I know being overweight is a serious health issue, but those words are so ugly to me.
So, what are some medical terms you could do without or you think are strange?
hematocheziaick
I've been a nurse for a while, but never heard or saw this one. At the risk of sounding dumb, what does it mean?
Pulmonary toilet has always given me the giggles, just because it sounds funny.....
Diaper for an adult just makes me angry! At our workplace it is not allowable-you get written up for it. Brief is such a better word....
Now, I am obese (yuk!), but I call myself fat-but I realize that that won't work for charting
"Diaper" is another term I dislike........how undignified! As is "bib" for clothing protector and "sippy" for the adaptive cup used by stroke patients and others who have trouble holding onto traditional glassware. They may no longer have the physical capabilities of adult human beings, but they still are adults and should be regarded as such.
Just a pet peeve of mine!
I hate using the word "client" instead of patient, that was really big in all of nursing textbooks in school (10 years ago). I work in Urology and I hate the term gross hematuria.
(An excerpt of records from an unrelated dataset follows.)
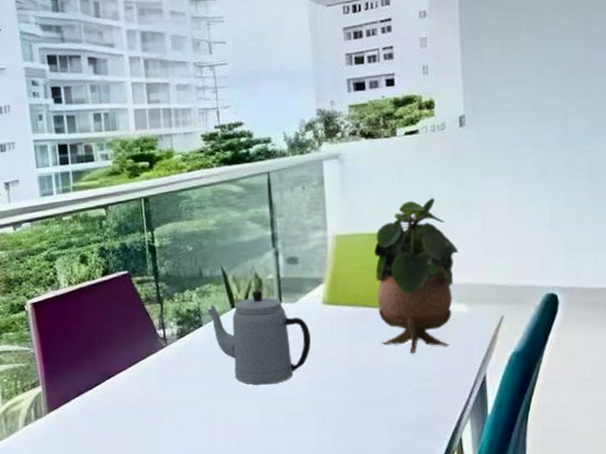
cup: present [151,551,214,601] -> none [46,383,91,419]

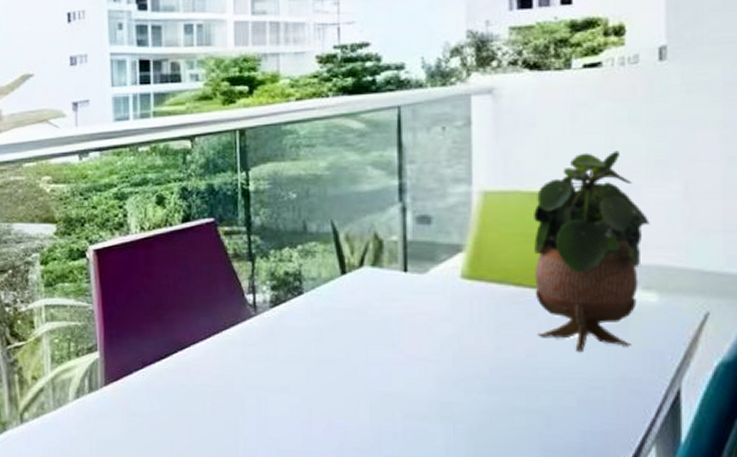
teapot: present [207,290,311,385] -> none [310,254,442,375]

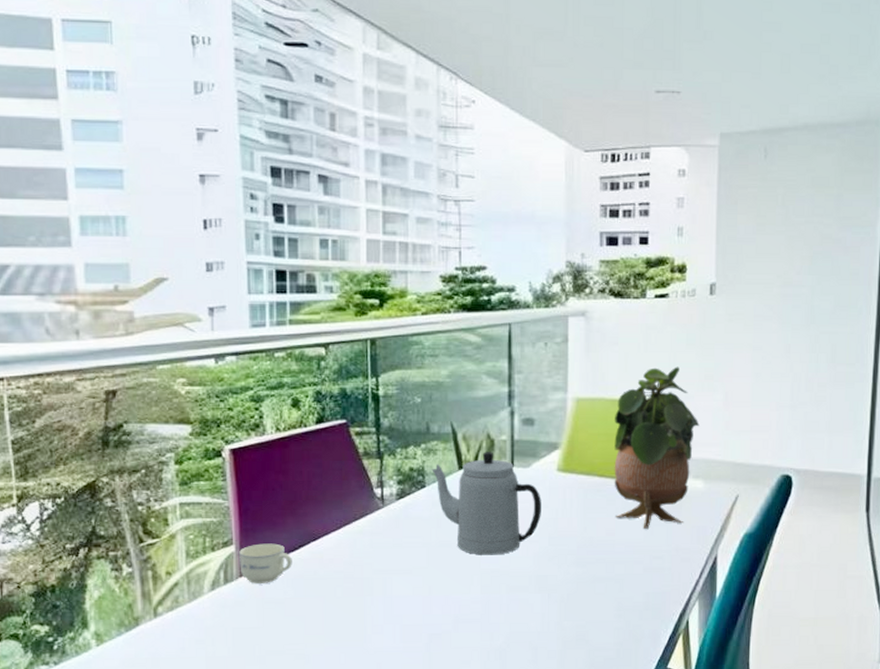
cup: none [104,351,158,394] -> present [239,543,292,584]
teapot: none [310,254,442,375] -> present [432,452,541,555]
We have to use it to describe the difference between frank blood in the urine or micro-hematuria but I never like the word. I hate the word foley, where did that come from?
Hmm.. never heard of that. Here in Australia, that's called malaena.
from a medical dictionary online:
"Hematochezia is the presence of bright red, fresh blood in the feces. Hematochezia usually occurs with bleeding in the lower intestines (colon, rectum). Hematochezia should not be confused with melena, which is the passage of dark, tarry, black feces. Melena represents the passage of old, digested blood that has occurred with bleeding higher up in the intestinal tract."
VivaLasViejas, ASN, RN
22 Articles; 9,996 Posts
I HATE 'noncompliant'.........makes it sound like medications, treatments and such are orders to be obeyed unquestioningly by the patient. It's judgmental, and as such it shouldn't even be in the medical lexicon.
I also loathe the term 'obese'---even if I weren't an English speaker, that's a word I'd want to stay away from. It sounds gross, and even though a lot of folks might consider obesity to BE gross, it's not helpful. What's wrong with using 'severe overweight' or even 'extreme overweight'?
And when will OB stop calling a pregnant woman's due date her 'estimated date of confinement'? I still hear this one being used, when it should be 'estimated date of delivery'. Confinement sounds like a prison sentence instead of one of life's greatest events. Lose it!